A spring fo spring constant k is broken in the length ratio 1:3. The spring constant of larger part will be

To find the spring constant of the larger part of a broken spring, we can follow these steps: ### Step-by-Step Solution: 1. **Understand the Problem**: We have a spring with a spring constant \( k \) that is broken into two parts in the ratio of 1:3. This means if the total length of the spring is \( L \), the lengths of the two parts will be \( \frac{L}{4} \) and \( \frac{3L}{4} \). 2. **Identify the Lengths**: - Let the total length of the spring be \( L \). - The length of the first part (smaller part) is \( \frac{L}{4} \). - The length of the second part (larger part) is \( \frac{3L}{4} \). 3. **Use the Relationship Between Spring Constant and Length**: The spring constant \( k \) is inversely proportional to the length of the spring when the material and the number of coils remain the same.
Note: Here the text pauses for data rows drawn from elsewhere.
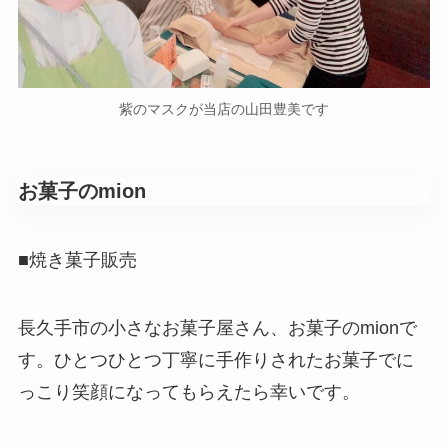
紫のマスクが当店の山田豊美です
お菓子のmion
■焼き菓子販売
長久手市の小さなお菓子屋さん、お菓子のmionで
す。ひとつひとつ丁寧に手作りされたお菓子でに
っこり笑顔になってもらえたら幸いです。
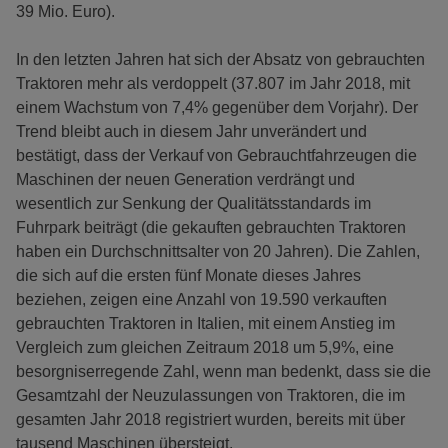
39 Mio. Euro).
In den letzten Jahren hat sich der Absatz von gebrauchten
Traktoren mehr als verdoppelt (37.807 im Jahr 2018, mit
einem Wachstum von 7,4% gegenüber dem Vorjahr). Der
Trend bleibt auch in diesem Jahr unverändert und
bestätigt, dass der Verkauf von Gebrauchtfahrzeugen die
Maschinen der neuen Generation verdrängt und
wesentlich zur Senkung der Qualitätsstandards im
Fuhrpark beiträgt (die gekauften gebrauchten Traktoren
haben ein Durchschnittsalter von 20 Jahren). Die Zahlen,
die sich auf die ersten fünf Monate dieses Jahres
beziehen, zeigen eine Anzahl von 19.590 verkauften
gebrauchten Traktoren in Italien, mit einem Anstieg im
Vergleich zum gleichen Zeitraum 2018 um 5,9%, eine
besorgniserregende Zahl, wenn man bedenkt, dass sie die
Gesamtzahl der Neuzulassungen von Traktoren, die im
gesamten Jahr 2018 registriert wurden, bereits mit über
tausend Maschinen übersteigt.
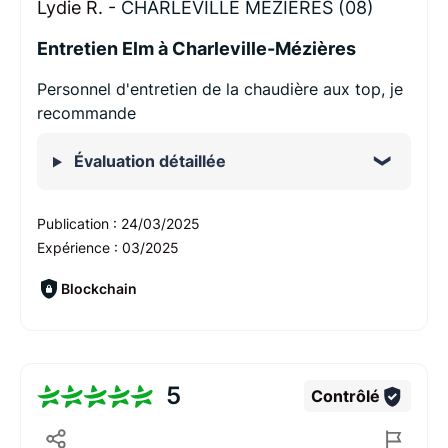
Lydie R. -
CHARLEVILLE MEZIERES (08)
Entretien Elm à Charleville-Mézières
Personnel d'entretien de la chaudière aux top, je
recommande
Évaluation détaillée
Publication :
24/03/2025
Expérience :
03/2025
Blockchain
5
Contrôlé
The relationship can be expressed as: \[ k \cdot L = k_1 \cdot L_1 = k_2 \cdot L_2 \] where \( k_1 \) and \( k_2 \) are the spring constants of the smaller and larger parts, respectively, and \( L_1 \) and \( L_2 \) are their lengths. 4. **Set Up the Equations**: - For the smaller part: \[ k \cdot L = k_1 \cdot \frac{L}{4} \] - For the larger part: \[ k \cdot L = k_2 \cdot \frac{3L}{4} \] 5. **Solve for \( k_1 \)**: From the first equation: \[ k_1 = \frac{k \cdot L}{\frac{L}{4}} = 4k \] 6. **Solve for \( k_2 \)**: From the second equation: \[ k_2 = \frac{k \cdot L}{\frac{3L}{4}} = \frac{4k}{3} \] 7. **Conclusion**: The spring constant of the larger part of the spring is: \[ k_2 = \frac{4k}{3} \] ### Final Answer: The spring constant of the larger part will be \( \frac{4k}{3} \). ---